The mTOR is closely related to the PI3K signaling pathway and is central in regulating cell growth and proliferation [288]. The PI3K and mTOR pathways share some points of interaction and co-regulation. Dysregulation of these pathways can lead to increased cell survival, increased cell proliferation, and resistance to therapy [114]. Targeting both pathways simultaneously can achieve a more comprehensive inhibition of tumor growth. The combination of PI3K and mTOR inhibitors represents a dual blockade approach that effectively suppresses signaling cascades in promoting cancer cell growth. This combination inhibits PI3K-mediated activation of mTOR and downstream effectors, thereby synergizing tumor cells [289].

The combination of PI3K inhibitors and mTOR inhibitors has demonstrated encouraging outcomes in cancer treatment. Compared to monotherapy, this synergistic approach enhances progression-free survival, objective response rate, and overall survival. This strategy effectively tackles resistance mechanisms by concurrently targeting the PI3K and mTOR pathways, offering a compelling therapeutic option for patients with this specific type of BC.

Activation of the MAPK, particularly by the downstream kinase MEK, may serve as a compensatory mechanism in response to PI3K inhibition [290]. The PI3K and MAPK signaling pathways are interrelated and often activated in cancer cells [291]. When PI3K signaling is inhibited, cancer cells activate MAPK signaling as an alternative survival mechanism, promoting cell proliferation and therapy resistance.

The combination of PI3K and MEK inhibitors represents a dual inhibitory strategy that simultaneously targets the PI3K and MAPK pathways [292, 293]. By blocking both pathways, this combined approach aims to achieve broader inhibition of tumor cell proliferation and survival.

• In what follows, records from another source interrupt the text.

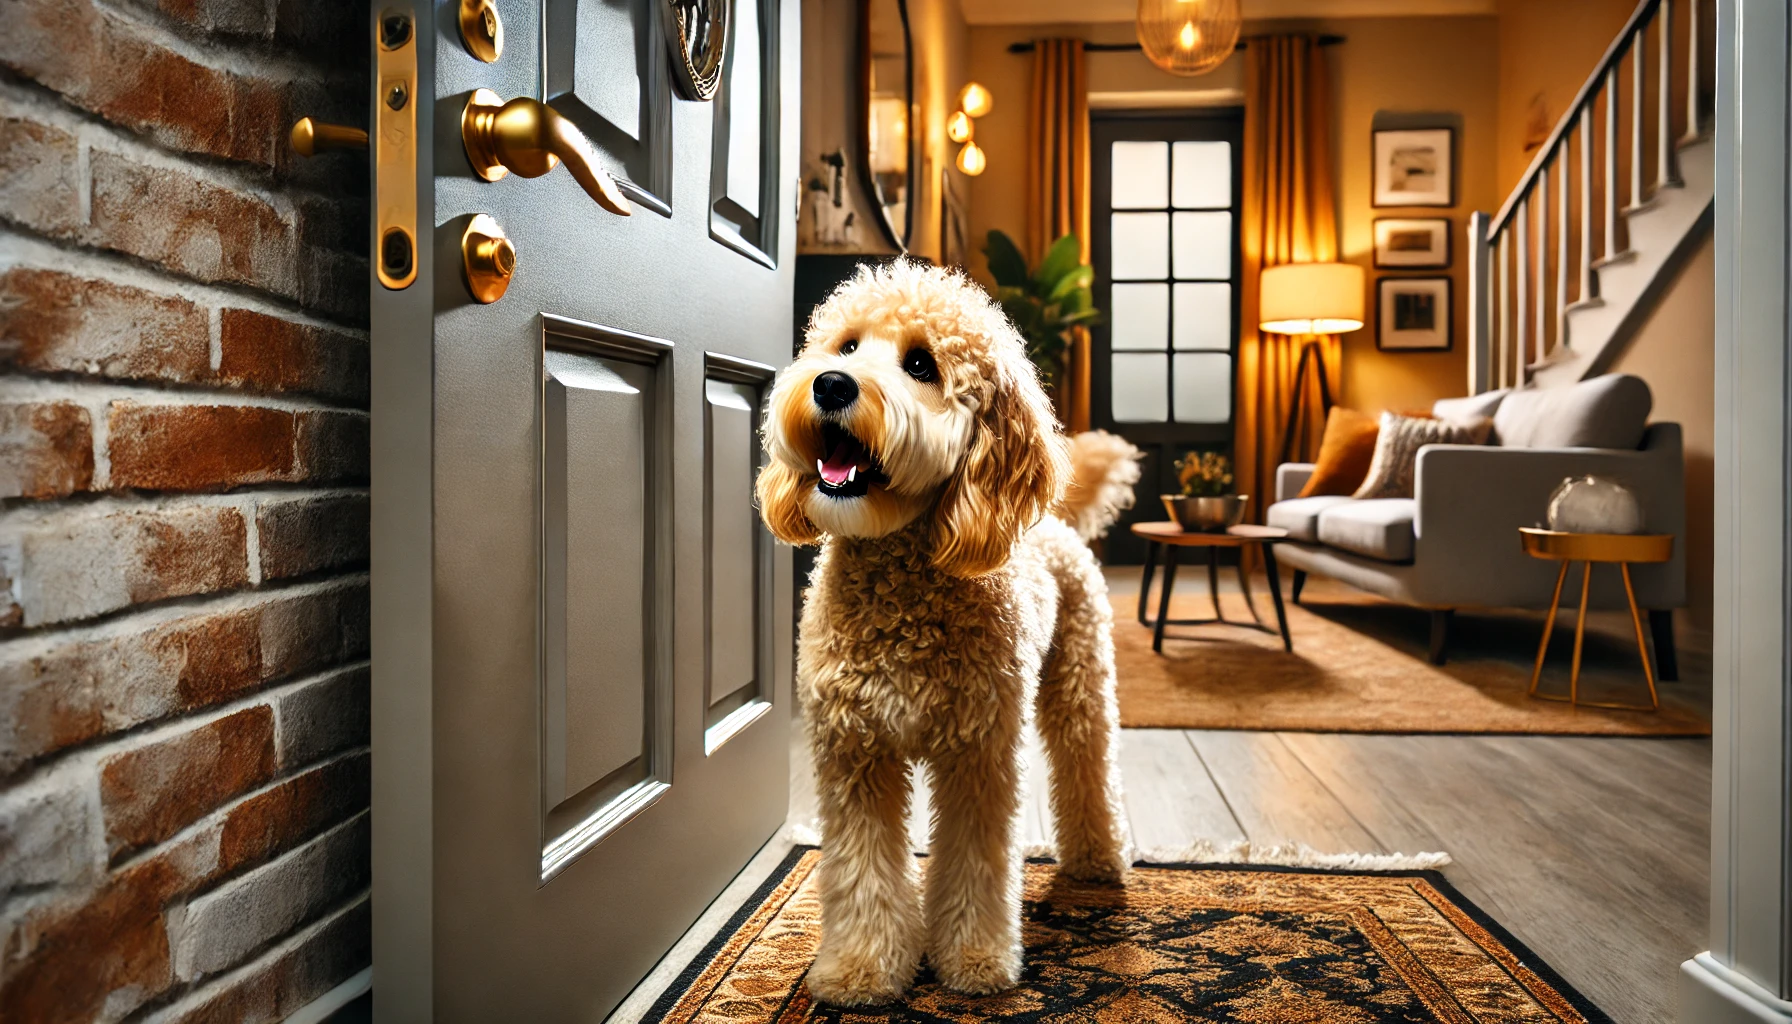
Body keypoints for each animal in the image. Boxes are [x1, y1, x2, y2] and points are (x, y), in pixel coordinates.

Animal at [752, 258, 1132, 1011]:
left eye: (921, 364)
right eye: (845, 346)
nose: (831, 384)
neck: (901, 584)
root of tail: (1054, 520)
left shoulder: (980, 753)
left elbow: (976, 863)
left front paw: (975, 961)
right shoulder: (854, 754)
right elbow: (863, 871)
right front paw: (862, 970)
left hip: (1080, 684)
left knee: (1088, 765)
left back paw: (1097, 861)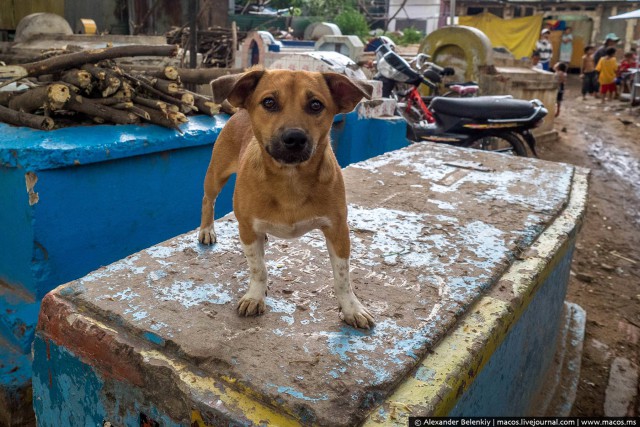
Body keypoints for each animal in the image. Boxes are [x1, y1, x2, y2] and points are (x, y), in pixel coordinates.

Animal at [198, 68, 372, 330]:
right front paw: (255, 296)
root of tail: (239, 111)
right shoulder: (247, 228)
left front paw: (351, 308)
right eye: (269, 102)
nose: (295, 138)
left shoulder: (338, 230)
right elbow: (258, 268)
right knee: (208, 200)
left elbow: (343, 277)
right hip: (216, 175)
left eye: (316, 105)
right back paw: (207, 230)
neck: (290, 179)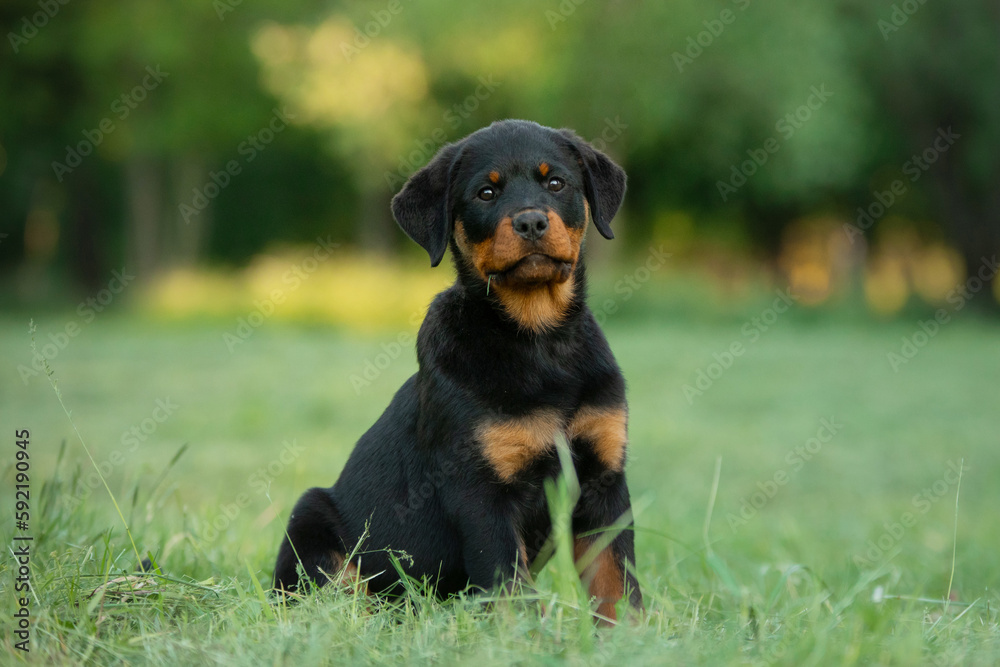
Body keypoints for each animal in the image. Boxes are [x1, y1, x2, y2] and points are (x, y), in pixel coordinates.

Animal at [274, 118, 644, 620]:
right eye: (485, 193)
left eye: (556, 183)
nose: (531, 221)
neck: (539, 338)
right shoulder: (480, 492)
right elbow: (511, 588)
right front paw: (526, 634)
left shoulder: (605, 482)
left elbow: (617, 583)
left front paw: (631, 633)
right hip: (310, 515)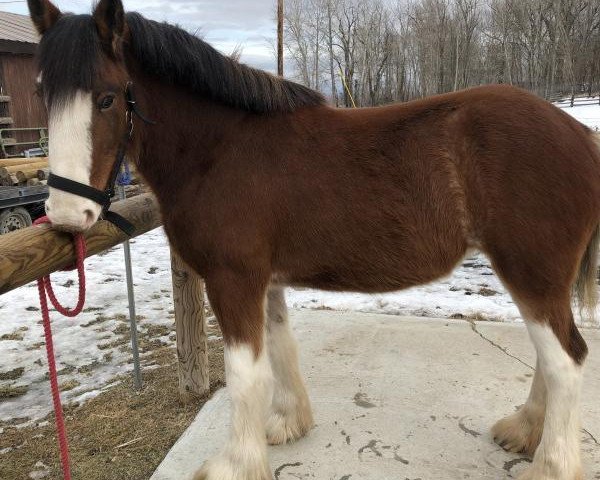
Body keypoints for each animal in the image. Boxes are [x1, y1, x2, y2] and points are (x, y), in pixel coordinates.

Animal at [28, 0, 600, 480]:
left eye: (106, 97)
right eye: (41, 94)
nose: (66, 214)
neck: (219, 150)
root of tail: (580, 134)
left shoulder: (232, 280)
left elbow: (245, 375)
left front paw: (236, 464)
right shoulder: (264, 281)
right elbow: (280, 349)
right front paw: (288, 424)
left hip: (530, 272)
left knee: (566, 360)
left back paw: (548, 466)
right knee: (552, 357)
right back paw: (523, 431)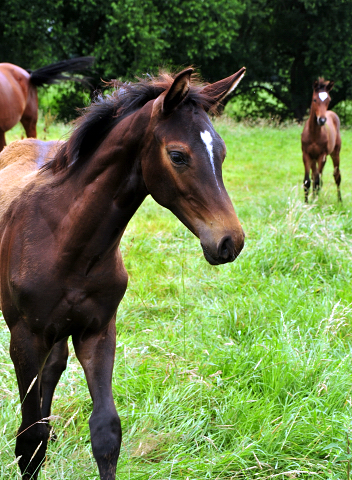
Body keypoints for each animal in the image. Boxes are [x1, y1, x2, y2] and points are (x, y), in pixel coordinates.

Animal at [0, 66, 246, 480]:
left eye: (222, 153)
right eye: (177, 155)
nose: (231, 241)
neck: (67, 241)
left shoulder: (98, 330)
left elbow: (106, 431)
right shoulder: (25, 338)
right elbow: (28, 443)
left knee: (55, 367)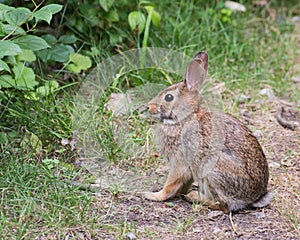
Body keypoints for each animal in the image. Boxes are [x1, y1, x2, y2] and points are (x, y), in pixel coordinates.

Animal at [145, 51, 272, 212]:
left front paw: (153, 195)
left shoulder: (180, 160)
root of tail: (254, 198)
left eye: (168, 97)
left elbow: (171, 184)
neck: (185, 118)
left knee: (223, 205)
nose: (149, 107)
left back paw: (194, 197)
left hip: (212, 169)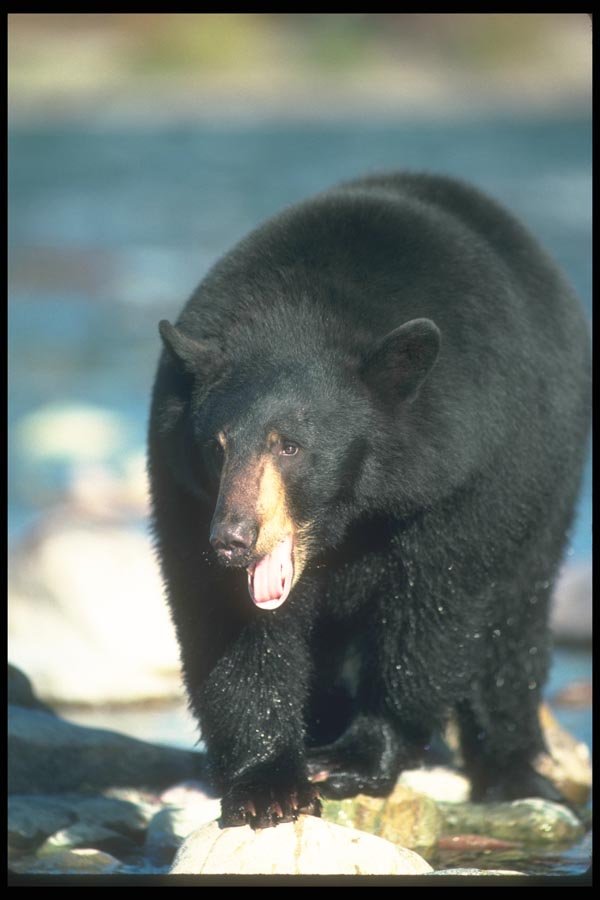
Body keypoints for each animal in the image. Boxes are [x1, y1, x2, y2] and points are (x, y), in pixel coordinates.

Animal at [148, 172, 591, 829]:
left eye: (291, 446)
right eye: (217, 445)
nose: (231, 538)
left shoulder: (463, 468)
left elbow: (434, 610)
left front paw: (356, 756)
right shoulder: (182, 490)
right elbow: (231, 629)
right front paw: (268, 783)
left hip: (548, 475)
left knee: (514, 620)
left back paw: (515, 769)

Preclinical studies have shown that the combination of PI3K inhibitors and MEK inhibitors may provide synergistic effects and increase anti-tumor activity compared to monotherapy. This synergistic effect results from the complementary actions of these inhibitors, jointly repressing key signaling nodes in both signaling pathways and impeding compensatory signaling [294].

This combination strategy may overcome resistance mechanisms that may arise during treatment with PI3K inhibitors by simultaneously targeting the PI3K and MAPK signaling pathways. This interferes with compensatory activation of the MAPK pathway, which may contribute to treatment resistance, and improves overall therapeutic response.